In TCGA, it is notable that tumors with evidence for strong environmental factors (e.g., smoking for lung and ultraviolet light exposure for melanoma) exhibit more mutations than tumors with no clear extrinsic agent (e.g., chronic lymphocytic leukemia). This revelation points to the need to collect more refined exposure data for the next rounds of studies that comprehensively assess genomic alterations to determine how the germline informs somatic profiles. Accordingly, major clinical trials like ALChEMIST (Adjuvant Lung Cancer Enrichment Marker Identification and Sequencing Trial, conducted in lung adenocarcinoma) have signed onto the inclusion of a mini-epidemiological questionnaire instrument.  In this way, etiologic and outcome heterogeneity due to genes can be more fully investigated in the near future. Similarly, the use of the TCGA-like comprehensive assessment of genomic alterations could be useful for developing effective prognostic markers for outcome and possibly, well in the future, establish precision medicine.

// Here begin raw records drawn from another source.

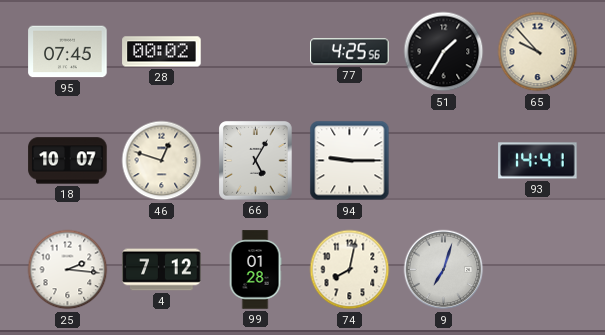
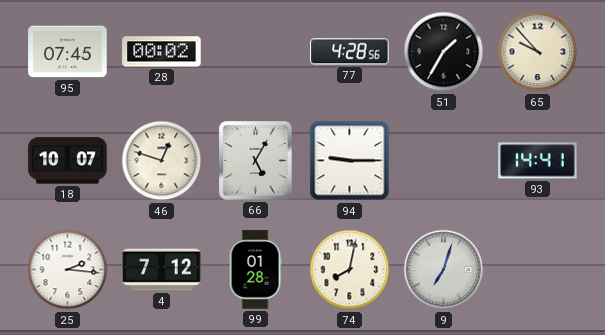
77: 4:25 -> 4:28
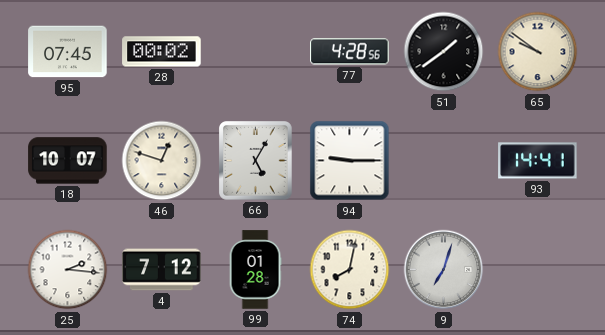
51: 1:35 -> 1:39
65: 9:53 -> 9:51
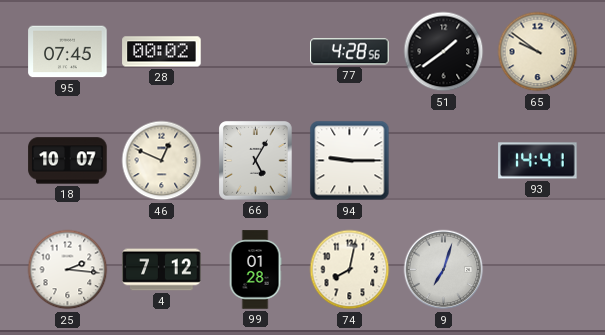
46: 12:48 -> 12:49
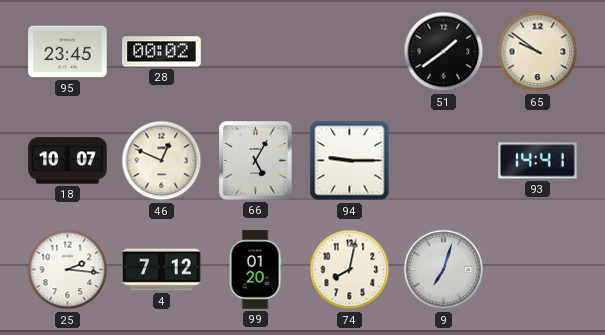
95: 07:45 -> 23:45
77: 4:28 -> none
99: 01:28 -> 01:20
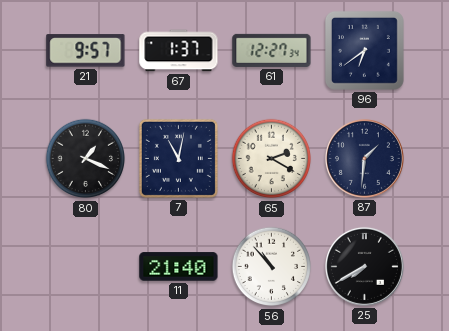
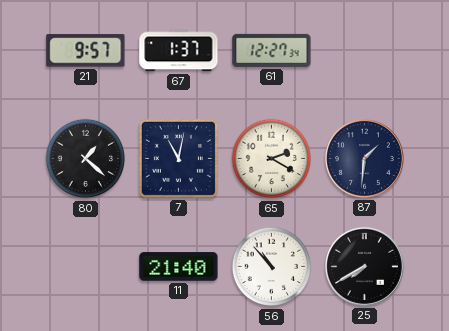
96: 6:39 -> none
80: 1:19 -> 1:22
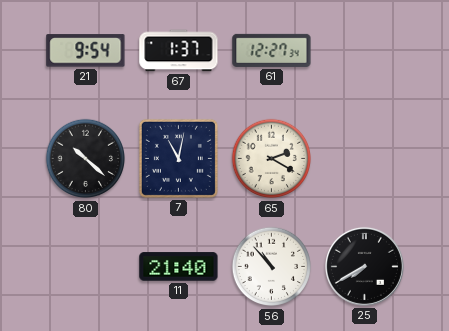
21: 9:57 -> 9:54
80: 1:22 -> 10:22
87: 1:31 -> none
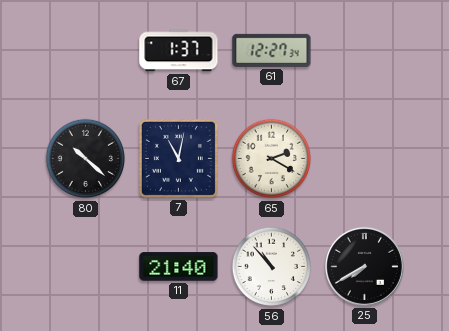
21: 9:54 -> none
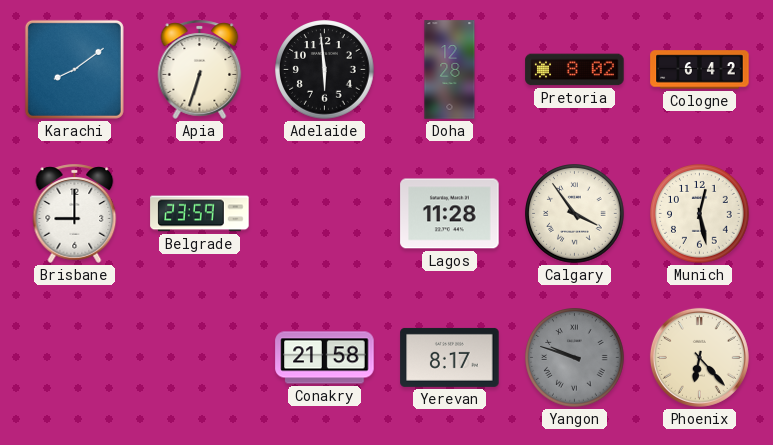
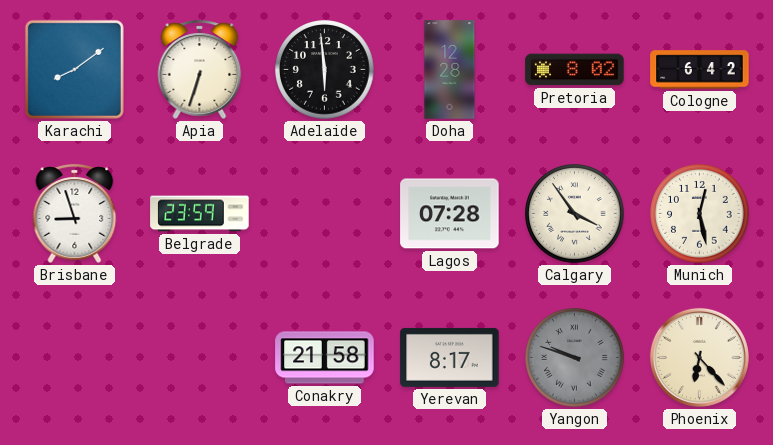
Brisbane: 9:00 -> 8:57
Lagos: 11:28 -> 07:28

Already, researchers in DCEG regularly utilize TCGA data for a wide range of investigations, including replication studies of genetic and epigenetic findings, methods development for integrative genomic analysis, assessment of functional potential of signals from genome-wide association studies, and evaluation of large-scale chromosomal abnormalities. The ability to use TCGA data to explore this area using gene expression and methylation data is a critical asset as the data are integrated across other somatic alterations and germline genetic variation. SNP genotyping intensity data from TCGA allow us to compare algorithms for detecting somatic large-scale abnormalities such as mosaic gains, losses and copy-neutral events and comparing those changes across tissue sample types. In data from almost 1,800 samples from glioblastoma, ovarian cancer and lung squamous cell carcinoma, we detected large-scale mosaic abnormalities in blood-derived normal samples.  New methods are being developed to carefully analyze germline exome and whole genome sequencing data to identify the scope and density of mosaic events of smaller size. In turn, these studies enable the investigation of how the genome may become unstable with age and contribute to carcinogenesis.   

Now near the conclusion of the data generation phase, TCGA has provided a strong foundation for the discovery and characterization of key biological alterations in the cancer genome. Further discovery of the drivers of cancer is required to generate the catalogue of mutations, some fraction of which could be the target of current or future therapies. This tremendous resource—a catalogue of driver and passenger mutations—enables us to interrogate how germline variants contribute to cancer risk and outcomes, and how they may predict response and toxicity to cancer therapies.